O que investidor deve fazer?

Campani recomenda que o investidor precisa ter como sempre cautela e rigor com seus investimentos, analisando as ações que ele compra, as perspectivas que a empresa tem e sempre procurar diversificar a carteira para não depender de um único setor ou do risco-Brasil apenas.

O professor explica ainda que o investidor não pode olhar a bolsa como um todo, pois há nela muitas empresas diferentes, que estão sujeitas a riscos diferentes.  Assim, ele orienta que é preciso fazer uma análise das empresas, dos setores e do país.

“Ao fazer isso, o investidor pode encontrar ações que ele acredita que tenha maior possibilidade de alta e outras com menor, de forma que ele vai investir naquelas que ele acredita que tem potencial para alta, que são mais resilientes. São várias dimensões na posição: vou para bolsa? Caso sim, quais setores fazem sentido? Depois de escolhidos, quais ações entendo que fazem sentido para minha carteira?”, orienta.

Já Castro aponta que o investidor pessoa física deve avaliar qual o tamanho da sua participação em renda variável dentro da carteira. Ele alerta que as pessoas não podem ir para bolsa querendo investir tudo. “Isso é muito arriscado. É preciso compreender o seu perfil de risco, entender seu horizonte de investimentos. Essas coisas que definem o quanto a pessoa terá alocado da sua carteira em renda variável”, destaca.

A bolsa ainda tem espaço para crescer?

Em meio ao cenário de pandemia, vacinação no país, Ibovespa perto da casa dos 130 mil pontos, Campani diz não ser capaz de fazer uma avaliação se a bolsa vai subir. Mas ele aponta que existe a possibilidade de o Ibovespa ir aos 140 mil ou 150 mil pontos.

“Por que dessa expectativa? O Brasil tem muita capacidade produtiva, muita “gordura” para queimar e ineficiência para gerar valor. Temos uma ineficiência do sistema tributário, do setor administrativo público, por exemplo, que, se forem bem tratadas por meio de reformas, gerará valor para o país. E, ao gerar valor, faz a bolsa naturalmente subir”, diz Campani.

O professor da UFRJ ainda complementa que “além disso,  se o Brasil caminhar para frente, o dinheiro internacional está sobrando. Ele virá para o nosso país e, se sentir que o Brasil está no caminho certo, nossa bolsa vai tranquilamente para 140mil e 150 mil pontos. Essas coisas podem acontecer, mas, se vai, não tenho capacidade de dizer”, afirma.

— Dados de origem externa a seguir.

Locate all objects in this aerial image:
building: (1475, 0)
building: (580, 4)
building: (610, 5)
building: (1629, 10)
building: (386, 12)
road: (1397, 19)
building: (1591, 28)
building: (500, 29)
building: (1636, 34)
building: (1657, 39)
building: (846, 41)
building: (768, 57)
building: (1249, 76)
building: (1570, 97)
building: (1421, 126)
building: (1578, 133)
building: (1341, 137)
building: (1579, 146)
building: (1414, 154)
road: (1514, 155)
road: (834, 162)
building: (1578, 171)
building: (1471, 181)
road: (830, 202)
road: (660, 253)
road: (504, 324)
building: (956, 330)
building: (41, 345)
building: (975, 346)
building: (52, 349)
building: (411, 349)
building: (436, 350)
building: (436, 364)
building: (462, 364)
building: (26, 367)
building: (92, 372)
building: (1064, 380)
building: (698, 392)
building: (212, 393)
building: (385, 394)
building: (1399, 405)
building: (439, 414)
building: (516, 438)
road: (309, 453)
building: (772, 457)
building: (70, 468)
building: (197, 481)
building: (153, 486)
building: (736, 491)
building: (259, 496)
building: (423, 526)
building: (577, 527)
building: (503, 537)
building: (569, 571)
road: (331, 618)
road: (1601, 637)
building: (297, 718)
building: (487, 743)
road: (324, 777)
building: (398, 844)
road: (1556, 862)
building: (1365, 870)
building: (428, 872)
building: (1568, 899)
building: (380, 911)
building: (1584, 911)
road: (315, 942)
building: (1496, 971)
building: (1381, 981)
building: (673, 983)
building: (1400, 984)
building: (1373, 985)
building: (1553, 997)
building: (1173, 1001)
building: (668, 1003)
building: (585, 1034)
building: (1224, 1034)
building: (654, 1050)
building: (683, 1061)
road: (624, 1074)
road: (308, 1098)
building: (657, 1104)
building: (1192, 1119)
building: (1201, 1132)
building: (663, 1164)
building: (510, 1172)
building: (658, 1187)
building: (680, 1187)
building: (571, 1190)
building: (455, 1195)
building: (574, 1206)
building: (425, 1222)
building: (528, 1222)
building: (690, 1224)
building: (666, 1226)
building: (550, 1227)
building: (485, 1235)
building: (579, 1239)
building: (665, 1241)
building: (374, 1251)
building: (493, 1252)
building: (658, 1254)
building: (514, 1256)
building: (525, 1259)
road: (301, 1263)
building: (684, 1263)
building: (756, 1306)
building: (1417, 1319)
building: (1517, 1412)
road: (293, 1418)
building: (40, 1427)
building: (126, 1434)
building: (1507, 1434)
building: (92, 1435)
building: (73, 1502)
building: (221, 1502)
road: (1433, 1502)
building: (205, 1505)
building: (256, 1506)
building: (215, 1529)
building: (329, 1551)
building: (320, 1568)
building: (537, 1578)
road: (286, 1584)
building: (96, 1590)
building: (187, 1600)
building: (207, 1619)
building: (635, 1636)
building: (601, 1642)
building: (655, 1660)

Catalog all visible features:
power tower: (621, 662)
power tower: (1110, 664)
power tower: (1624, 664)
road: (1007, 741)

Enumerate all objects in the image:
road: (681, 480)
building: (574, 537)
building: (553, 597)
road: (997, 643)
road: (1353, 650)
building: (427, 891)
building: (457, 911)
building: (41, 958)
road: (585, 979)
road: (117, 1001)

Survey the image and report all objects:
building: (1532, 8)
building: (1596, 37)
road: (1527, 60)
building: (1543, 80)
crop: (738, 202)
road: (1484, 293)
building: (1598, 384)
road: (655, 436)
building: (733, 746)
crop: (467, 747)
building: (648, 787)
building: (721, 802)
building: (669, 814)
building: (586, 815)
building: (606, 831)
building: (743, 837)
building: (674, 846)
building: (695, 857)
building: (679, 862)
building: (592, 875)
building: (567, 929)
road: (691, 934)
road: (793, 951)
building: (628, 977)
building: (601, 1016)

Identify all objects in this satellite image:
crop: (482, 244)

Já o professor de finanças Henrique Castro, da FGV,  pontua ser um cenário difícil de prever, pois, na avaliação dele, o país tem o risco político muito elevado, tem ano de eleições se aproximando, que sempre deixam os mercados ficam mais voláteis, e um governo com certa instabilidade no que se propôs a fazer em termos de reforma.

“Nosso cenário politico não ajuda muito. Temos um governo que, de certa forma, não correspondeu às expectativas originais das reformas e a pandemia atrapalhou. Tudo isso vai fazer que 2022 tenha um cenário de muita incerteza e vai trazer volatilidade  para o mercado. Então, é difícil prever se vai subir mais ou não. O que talvez a gente consiga afirmar com mais certeza é que será um ano com muita volatilidade”, conclui.

Este conteúdo é de cunho jornalístico e informativo e não deve ser considerado como oferta, recomendação ou orientação de compra ou venda de ativos.